(Beginning of PASSAGE SHOWN)

Whatever the root causes
- the result of these "hidden segments" is that nearly all new
enterprise SSD hardware products fail to achieve to achieve more than a
small fraction of the business potential imagined by their creators and
investors. Simply because they fail to satisfy these alternative
(customer-based) views of viable SSD adoption reality.
This new article will attempt to outline some key segmentational
factors in the rackmount SSD market which appear to have been mostly
overlooked, underrated or neglected for extraction as explicit segments -
and which I think deserve more attention, analysis and action by the SSD
industry to create a more efficient market which works better for all
stakeholders.
the segment multiplication factor of software
As
little as 5 years ago (in
2009) the
enterprise SSD software
market barely existed.
Since that time it has grown in
complexity, aspirations and strategic significance. To the degree where in an
earlier article
I said - "The winners in SSD software could be as important for
infrastructure as Microsoft was for PCs, or Oracle was for databases, or Google
was for search."
But the rush to fill many different perceived
market vacuums (different in
architecture,
different in roadmap assumptions and
different in analysis of
the core problems to be solved) has been a
confusing mess
- which will look more tangled in the next few years rather than simpler.
As
a result - the segment multiplying factors related to SSD software go way
beyond such simplistic questions as:-
- what's the OS, or
- what are the main apps which the SSD will work with?
There was a
hint of the shape of things in my 2010 article -
a new way of looking
at the Enterprise SSD market - in which I pointed out the simplifying
advantages of dividing all enterprise SSDs into 2 parts:- Legacy and New
Dynasty.
And that's a convenient place to start when looking for
possible SSD software segmentation categories.
But if you thought
that x2 would be an adequate segment multiplier - then think again.
In
the diversity of products we see today there are already many subsegments
within each of these 2 top layers.
Let's look at Legacy software
It
sounds simple enough. The SSD software which enables a given SSD to work in a
world which was originally designed for hard drives. This happened in waves over
a 10 year period.
pre 2007
- fit into the system by looking like an enterprise hard drive (or rack) -
but one which runs a lot faster.
2007 onwards
- As array vendors adopt MLC instead of SLC - endurance become a problem.
Do something in the software to mitigate endurance and report status.
2009 onwards
- make it easier to fit into the system by automatically finding data hot
spots and caching them.
- make it easier to fit into the system by tiering as well as caching (and
adapting to customer's preferred virtualization schemes).
- add rudimentary high availability support to any of the above - when lack
of HA looks like it might slow down sales.
- add management and efficiency features to satisfy customers who are using
a lot of the products which you introduced before.
the present day
Even
having all the features above isn't a good enough feature set any more.
Some
apps and some combinations of environments are much more popular in the market
than others. These favored legacy apps - are getting revisited by newer
generations of SSD software - which use their knowledge of the legacy apps to do
SSD specific improvements.
And the legacy apps are acquiring SSD
intelligence too.
Can we still call them legacy apps? (VDI, database
etc)
Yes. But there are different degrees of conformance to what was
being done before SSDs and how they work, and how far the SSD software can
reach and the consequences of changes.

(End of PASSAGE SHOWN)
(Beginning of DATA SHOWN)

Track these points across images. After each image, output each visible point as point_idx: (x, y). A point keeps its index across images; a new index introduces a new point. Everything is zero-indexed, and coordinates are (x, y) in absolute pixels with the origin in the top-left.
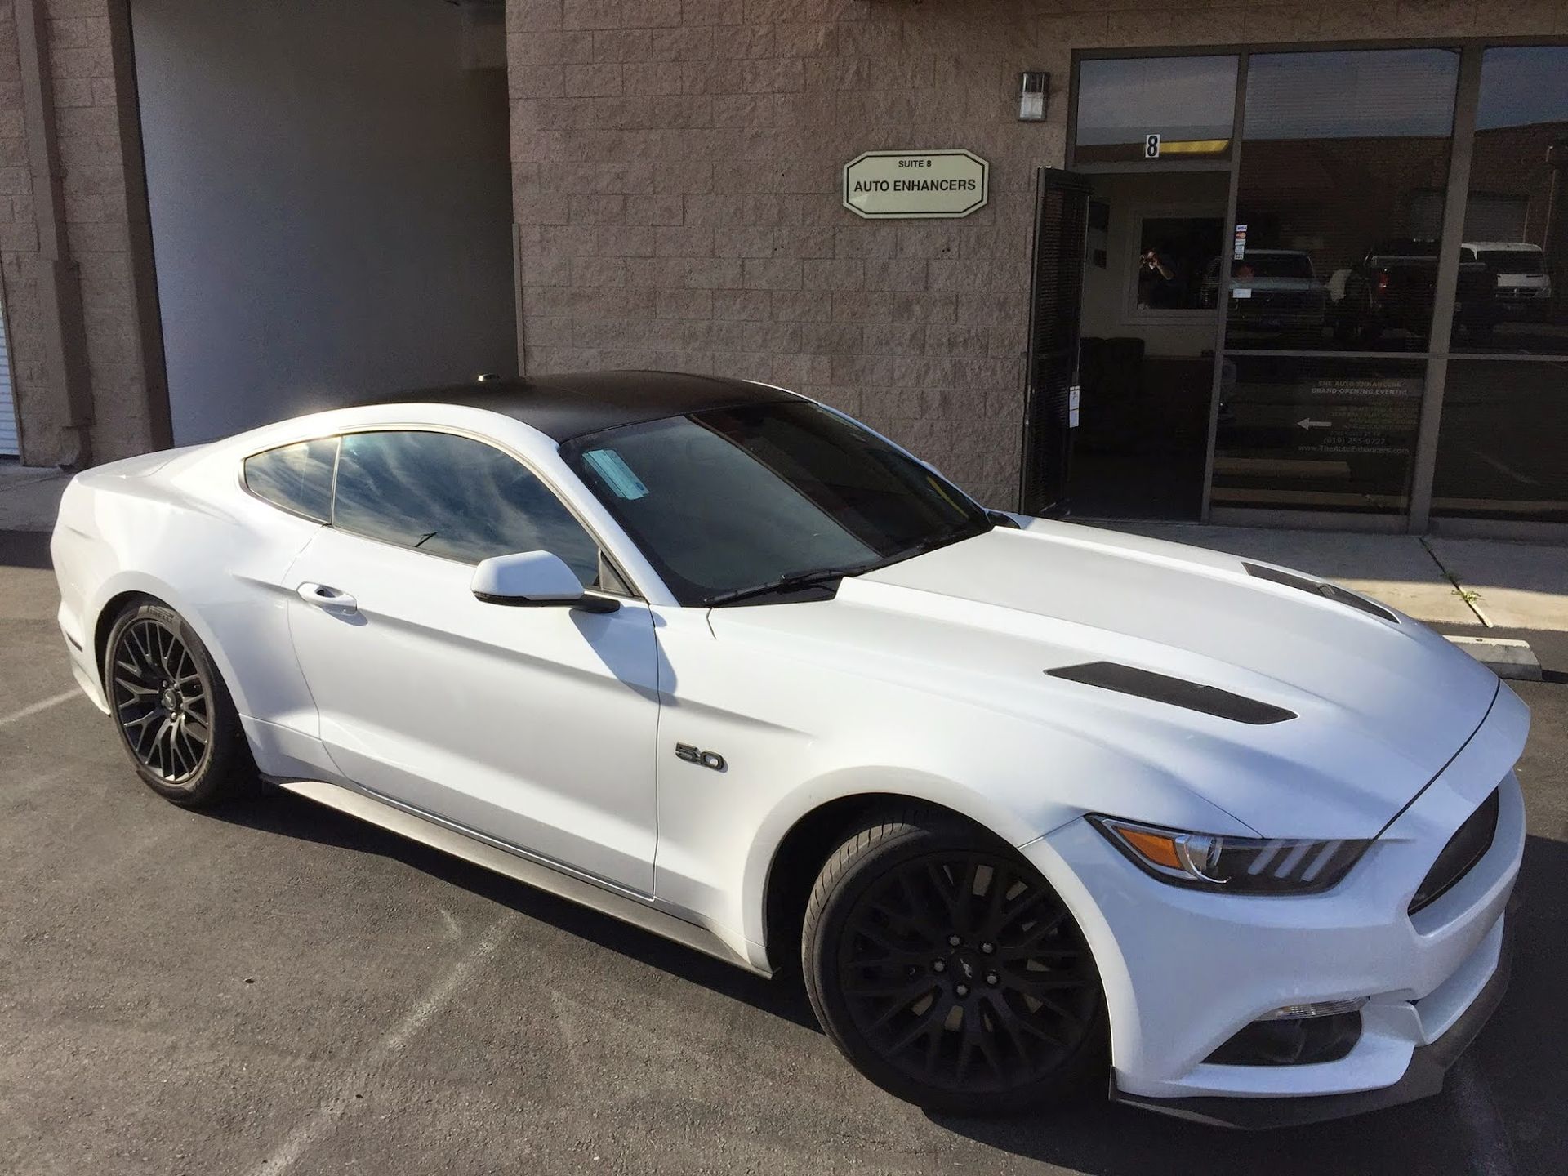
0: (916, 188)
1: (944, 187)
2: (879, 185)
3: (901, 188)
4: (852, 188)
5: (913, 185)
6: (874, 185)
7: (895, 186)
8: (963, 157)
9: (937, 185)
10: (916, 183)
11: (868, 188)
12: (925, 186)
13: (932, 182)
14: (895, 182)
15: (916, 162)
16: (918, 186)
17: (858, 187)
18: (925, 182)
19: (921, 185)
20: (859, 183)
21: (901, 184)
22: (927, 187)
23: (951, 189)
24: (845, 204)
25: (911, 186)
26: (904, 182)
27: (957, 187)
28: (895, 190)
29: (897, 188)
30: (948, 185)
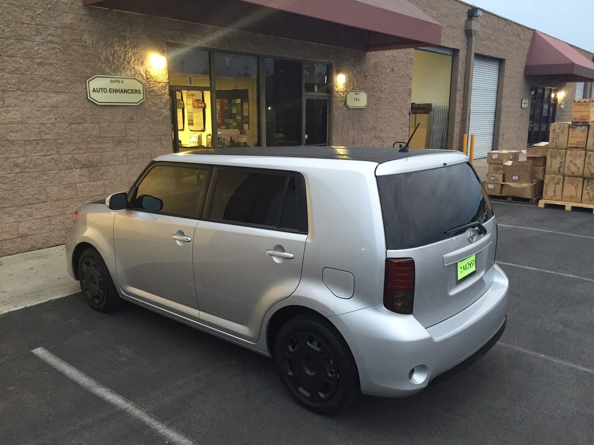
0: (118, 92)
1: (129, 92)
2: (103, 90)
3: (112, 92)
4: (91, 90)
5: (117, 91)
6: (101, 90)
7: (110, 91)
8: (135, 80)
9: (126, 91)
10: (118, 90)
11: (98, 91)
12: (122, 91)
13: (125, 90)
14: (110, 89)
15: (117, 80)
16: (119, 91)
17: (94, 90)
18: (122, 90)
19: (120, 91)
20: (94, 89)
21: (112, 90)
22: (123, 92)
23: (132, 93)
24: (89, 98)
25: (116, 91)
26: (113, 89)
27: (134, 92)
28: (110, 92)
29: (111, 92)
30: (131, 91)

(End of DATA SHOWN)
(Beginning of DATA SHOWN)

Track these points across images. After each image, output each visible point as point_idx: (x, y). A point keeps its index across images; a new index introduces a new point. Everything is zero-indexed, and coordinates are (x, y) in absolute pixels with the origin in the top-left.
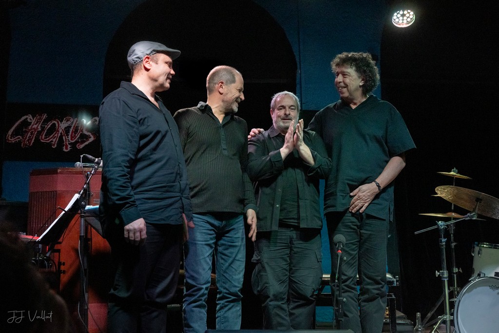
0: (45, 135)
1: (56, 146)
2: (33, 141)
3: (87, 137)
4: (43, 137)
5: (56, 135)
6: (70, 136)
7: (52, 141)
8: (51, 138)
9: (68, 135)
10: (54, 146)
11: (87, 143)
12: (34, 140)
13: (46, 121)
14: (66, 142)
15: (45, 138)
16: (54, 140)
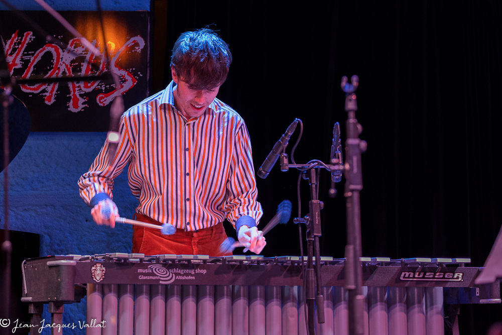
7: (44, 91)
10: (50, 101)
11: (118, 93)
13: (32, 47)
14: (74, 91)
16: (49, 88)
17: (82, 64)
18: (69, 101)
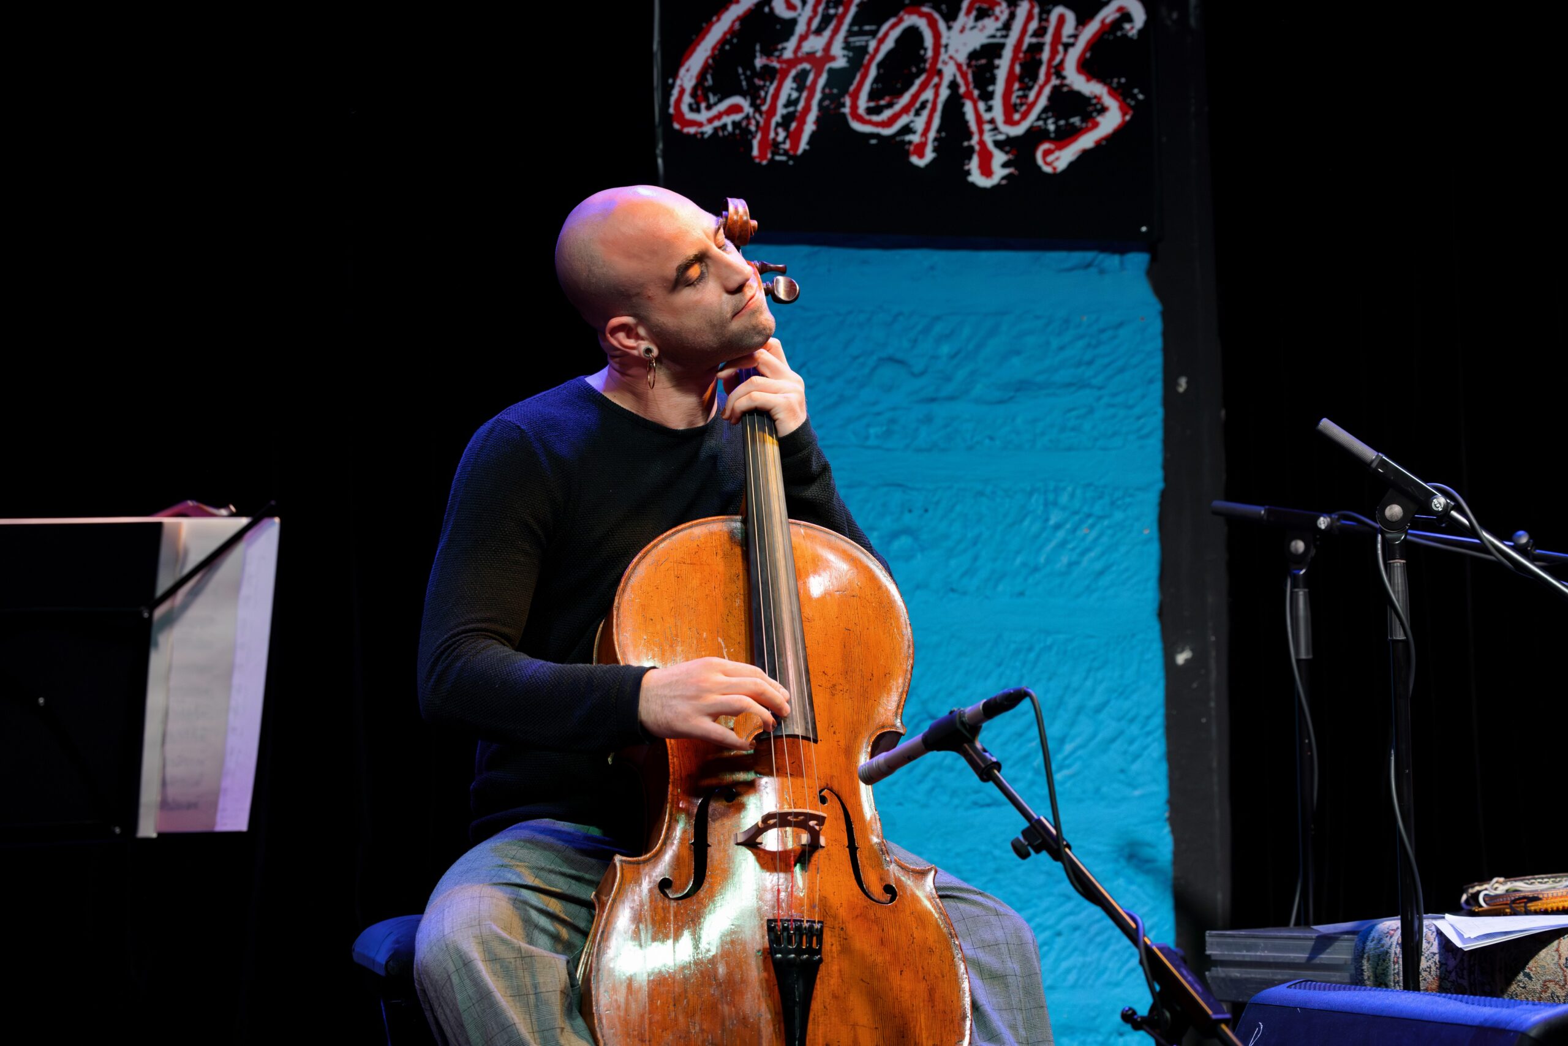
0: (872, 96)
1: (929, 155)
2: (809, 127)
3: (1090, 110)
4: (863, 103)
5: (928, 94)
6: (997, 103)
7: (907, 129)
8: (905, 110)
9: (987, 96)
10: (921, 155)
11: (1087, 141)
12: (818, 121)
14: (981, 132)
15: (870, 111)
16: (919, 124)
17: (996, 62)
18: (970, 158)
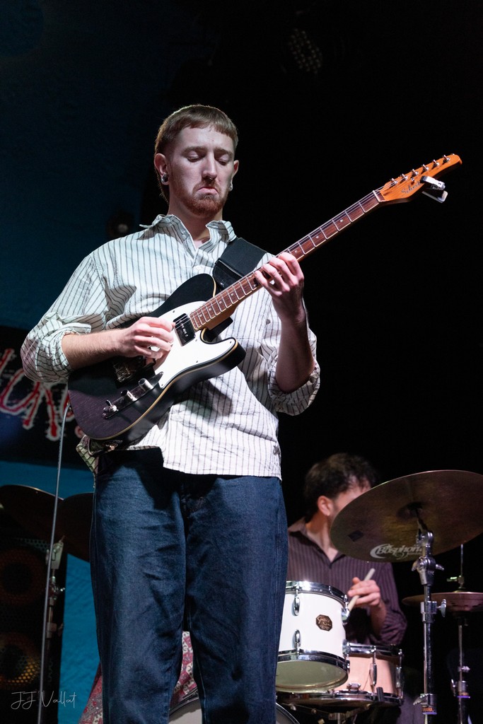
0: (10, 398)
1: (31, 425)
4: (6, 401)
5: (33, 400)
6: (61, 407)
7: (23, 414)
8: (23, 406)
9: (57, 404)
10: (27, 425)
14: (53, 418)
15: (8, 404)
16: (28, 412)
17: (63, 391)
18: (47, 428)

(End of DATA SHOWN)
(Beginning of DATA SHOWN)

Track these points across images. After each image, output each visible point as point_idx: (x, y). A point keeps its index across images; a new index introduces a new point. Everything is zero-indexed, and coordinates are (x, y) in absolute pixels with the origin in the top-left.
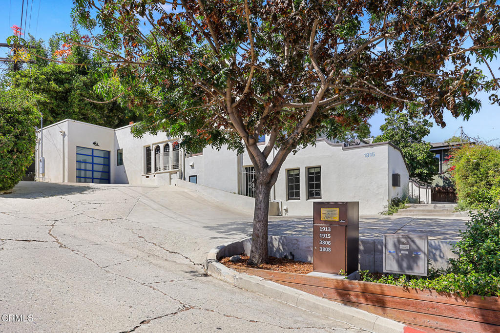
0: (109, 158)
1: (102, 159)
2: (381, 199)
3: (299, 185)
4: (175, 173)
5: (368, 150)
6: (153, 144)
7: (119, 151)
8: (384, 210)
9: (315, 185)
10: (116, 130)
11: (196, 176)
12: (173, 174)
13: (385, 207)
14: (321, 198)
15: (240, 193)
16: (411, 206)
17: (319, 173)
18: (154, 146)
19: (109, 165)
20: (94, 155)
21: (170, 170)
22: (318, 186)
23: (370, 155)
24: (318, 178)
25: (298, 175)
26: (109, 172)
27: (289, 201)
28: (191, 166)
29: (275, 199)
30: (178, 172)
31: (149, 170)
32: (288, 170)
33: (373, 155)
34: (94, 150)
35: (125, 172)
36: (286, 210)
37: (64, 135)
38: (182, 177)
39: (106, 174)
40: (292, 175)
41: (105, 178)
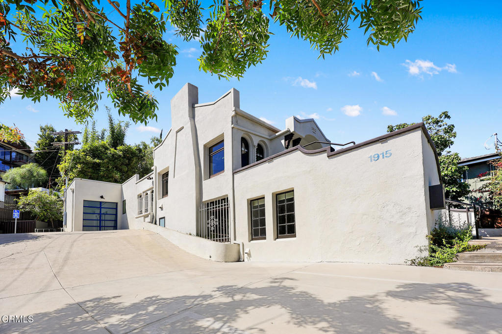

(End of DATA SHOWN)

TASK DETAILS: Copy the portion of the SSD market passage starting with "- make it easier to fit into the system by tiering" and going on through "SSD specific improvements.". The records are separate material and have no connection to the SSD market passage.

SOLVED EXERCISE:
- make it easier to fit into the system by tiering as well as caching (and
adapting to customer's preferred virtualization schemes).
- add rudimentary high availability support to any of the above - when lack
of HA looks like it might slow down sales.
- add management and efficiency features to satisfy customers who are using
a lot of the products which you introduced before.
the present day
Even
having all the features above isn't a good enough feature set any more.
Some
apps and some combinations of environments are much more popular in the market
than others. These favored legacy apps - are getting revisited by newer
generations of SSD software - which use their knowledge of the legacy apps to do
SSD specific improvements.